Gli sceneggiatori vengono dai "pool di sceneggiatori" dietro ad Iron Man, Punisher Warzone e Transformers: Last Knight. Saranno probabilmente dietro al prossimo Transformers e sono accreditati pure per il grande ri-lancio nel 2021, dopo il catastrofico e amatissimo film anni '80 con Dolph Lundgren, dei Masters of the Universe. Il fatto è che questo MIB è (e pure per il futuro sarà per ora) l'unico film con loro "soli alla sceneggiatura", senza nel pool degli autori gente come Hank Ostby e Mark Fergus (Children of Men), Nick Santora (Prison Break, Lie to me), Ken Nolan (Black Hawk Down), David S.Goyer (lo sceneggiatore della trilogia di Nolan sul Cavaliere Oscuro, trilogia e serie TV di Blade, Dark City, l'imminente nuovo Terminator). E loro due non sembrano aver imparato molto dai loro più illustri colleghi. 
Può essere che Sony abbia deciso di calcare il "girl power malato" dopo gli "ottimi" risultati del remake tutto al femminile di Ghostbusters
Chris Hemsworth e Tessa Thompson, che entrambi hanno già dimostrato un bel feeling in Thor 3 e singolarmente sono validissimi attori, in questo MIB international sono anime perse che vagano sui set senza mai davvero incontrarsi e risultando stucchevoli quelle volte che lo fanno. La parte della Ferguson e il "pedino" con in originale la voce del simpatico Kumail Nanjiani sono gustose e in linea con l'immaginario classico della serie, Liam Neeson ed Emma Thompson sono criminalmente sotto sfruttati. Rafe Spall ha sulle spalle il carico di un personaggio antipatico che però deve titanicamente "far succedere le cose", a confronto con un cast semi-immobile. 
Il ritmo della pellicola è impreciso. Parte quasi bene, diventa confuso, si perde nel sud Italia e poi nel deserto, trova una svolta poco interessante a cui tutto il pubblico già pensato, anche chi si trovava in una sala diversa. Si chiude nel modo più insulso possibile. Il girl power "malato" rende pesanti e indigesti moltissimi passaggi narrativi. 

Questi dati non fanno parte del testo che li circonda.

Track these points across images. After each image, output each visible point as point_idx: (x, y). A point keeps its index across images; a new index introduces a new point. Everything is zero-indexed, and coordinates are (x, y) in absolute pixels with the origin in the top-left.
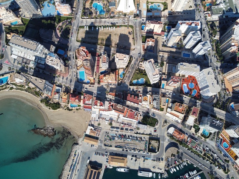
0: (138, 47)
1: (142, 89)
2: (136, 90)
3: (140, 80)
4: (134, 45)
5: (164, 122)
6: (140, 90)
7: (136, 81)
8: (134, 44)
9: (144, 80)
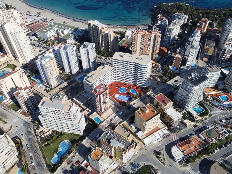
0: (16, 120)
1: (77, 154)
2: (70, 166)
3: (60, 149)
4: (6, 125)
5: (157, 157)
6: (75, 160)
7: (57, 156)
8: (6, 123)
9: (66, 141)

- Finale: nonostante i fan della saga potranno trovare comunque qualcosa di carino e in fondo divertirsi nella visione, MIB International è uno spettacolo al di sotto delle aspettative, gestito in modo un po' approssimativo, poco gustoso anche solo suo lato visivo, con al centro una coppia che nonostante gli sforzi non sembra mai trovare la chimica giusta. Sembra più che un intrattenimento da grande schermo uno di quegli episodi intermedi di una serie TV, votati per ristrettezze di budget al risparmio a tutti i costi su maestranze, effetti, numero di riprese. Niente di irrimediabile, ma per fare un paragone con 007 è come quando si è passati da Una cascata di diamanti con Connery al tristissimo Vivi e lascia morire con Moore (vi invito a riguardarlo oggi, se ne avete il coraggio, per tutta l'oscena sequenza delle "barchette").